Yalof suggested that Roberts would be a “deferential conservative,” referring to a paper written by Jeffrey Rosen, a journalist and law professor at George Washington University who identified five categories of conservative jurists.
“A deferential conservative thinks the court should play a very limited role in politics,” Yalof said. “Former justices Felix Frankfurter and Byron White were deferential conservatives. They like to use government while they’re immersed in it, and they deferred to the government while they were sitting on the court.”
Rehnquist, whom Roberts will replace, was “very tough to pigeonhole,” he said, deciding to name him “a cross between an originalist conservative and a traditional conservative.”
‘Originalist conservatives’ insist on a strict interpretation of the Constitution according to the Framers, a label that fits Supreme Court Justice Antonin Scalia “to a T,” Yalof said. A ‘traditionalist conservative’ thinks the role of judges is to slow things down, to be slow and steady in deciding issues of law. Justice David Souter, he said, is a perfect example of that.
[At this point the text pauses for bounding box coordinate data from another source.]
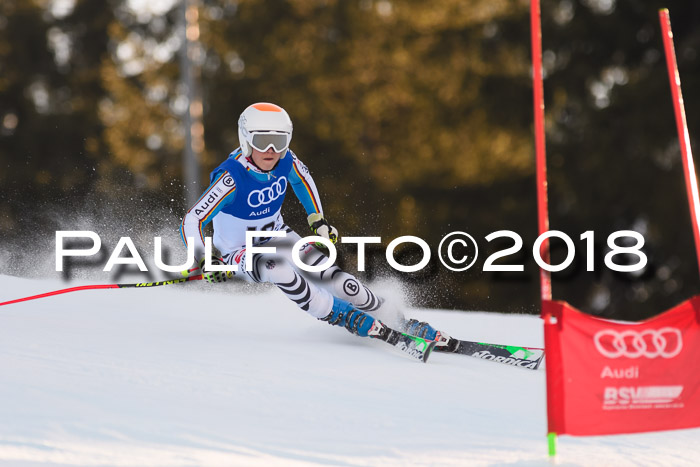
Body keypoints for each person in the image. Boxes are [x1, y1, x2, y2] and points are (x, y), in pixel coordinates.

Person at [180, 102, 453, 346]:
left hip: (278, 236)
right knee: (278, 269)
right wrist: (205, 256)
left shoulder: (284, 160)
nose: (271, 150)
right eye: (262, 141)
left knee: (340, 282)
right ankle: (340, 315)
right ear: (246, 139)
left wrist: (318, 220)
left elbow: (303, 181)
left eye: (280, 140)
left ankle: (396, 319)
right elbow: (193, 219)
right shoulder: (231, 178)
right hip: (237, 251)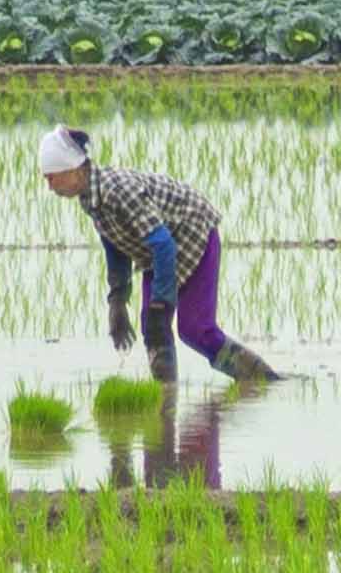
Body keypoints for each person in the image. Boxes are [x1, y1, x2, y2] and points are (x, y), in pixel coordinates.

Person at [38, 127, 282, 384]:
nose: (50, 185)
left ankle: (263, 381)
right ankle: (166, 402)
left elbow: (164, 243)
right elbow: (115, 246)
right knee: (153, 329)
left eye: (52, 177)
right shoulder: (90, 198)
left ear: (73, 169)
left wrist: (161, 303)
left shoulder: (117, 190)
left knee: (195, 329)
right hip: (158, 251)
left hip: (192, 234)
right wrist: (117, 301)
The other two types of conservatives – libertarian and pragmatic – are, respectively, jurists who are anti-government to the extreme (Clarence Thomas) or obsessed with reaching decisions that will help the government function smoothly, which fits O’Connor.
In the end, regardless of the Roberts appointment and O’Connor’s replacement, Yalof said, “The Constitution will survive. It always has.”